The Disciple is a play which chronicles the cataclysmic clash between Adolph Hitler, the supreme commander of the juggernaut military machine of Nazi Germany, and his arch enemy, Eugenio Pacelli, Pope Pius XII, the iconic symbol of western civilization.
1923 Munich Is a cauldron of bloody ideological battles between Bolshevik Spartacists and Hitler's Nationalist Socialist Party, the Nazis. In Munich Hitler made his initial lurches for power. At the University of Munich, Hans Scholl and Alexander Schmorell organize the White Rose, and with Sophie Scholl. They are arrested in 1943 for treason. Pacelli is elected Pope in 1939. Hitler invades Poland in 1939 and ignites World War II,. He industrializes the murder of innocent people particularly Jewish people.
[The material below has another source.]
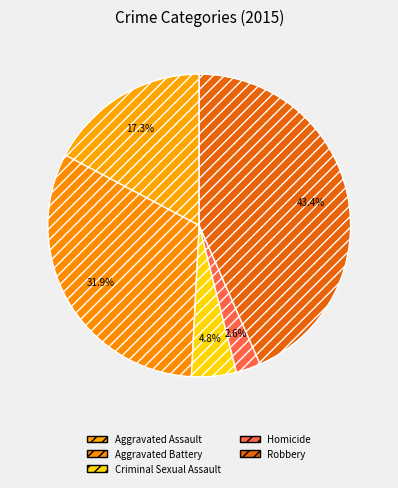

Is it true that Aggravated Battery is 32% of the pie?

True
At the end of the war all recognize the pope’s contributions for peace and his protection of the persecuted. After the world war,Pope Pius XII condemns communist ideology and sides with the United States in the cold war. In 1960 Khrushchev retaliates by practicing the occult art of disinformation to create the illusion Pope Pius XII was in an “Unholy Alliance “ with Hitler and was “Hitler’s Pope.”’ The Deputy , produced in Berlin in 1963 incarnates the myths. . KGB Lt. General Ion Mihail Pacepa, who defected to the west, and Professor Ronald J. Rychlak, describe the methodology of the creation of the public persona of Pope Pius XII replacing the true person in their book, Disinformation. The Disciple is unique in several ways. This is a brief play and yet somewhat complex. It is about codes, cloaks and cassocks. It is about intrigue, a double agent, conspirators, reversals and the camouflage of inaction, and of heroism to be retold, remembered and perhaps reenacted for the ages to come. It is about refined asymmetrical warfare which would be studied and used again.. Every scene is grounded in actual incidents. Some poetic license is used but the intent of the work is to present the truth. About four pages of end notes, three pages of bibliography and a commentary in the Appendix authentic the diction in the play. Every scene is a totality in itself which hopefully engenders thought and questions and pose philosophical quandaries.. Some scenes in themselves raise serious ethical questions – the forging of documents and the planning of assassinations. Each scene is like a separate stone placed in a mosaic. When the play ends, the mosaic ought to present a picture of the soul/s of the characters, particularly Pope Pius XII and Sophie Scholl.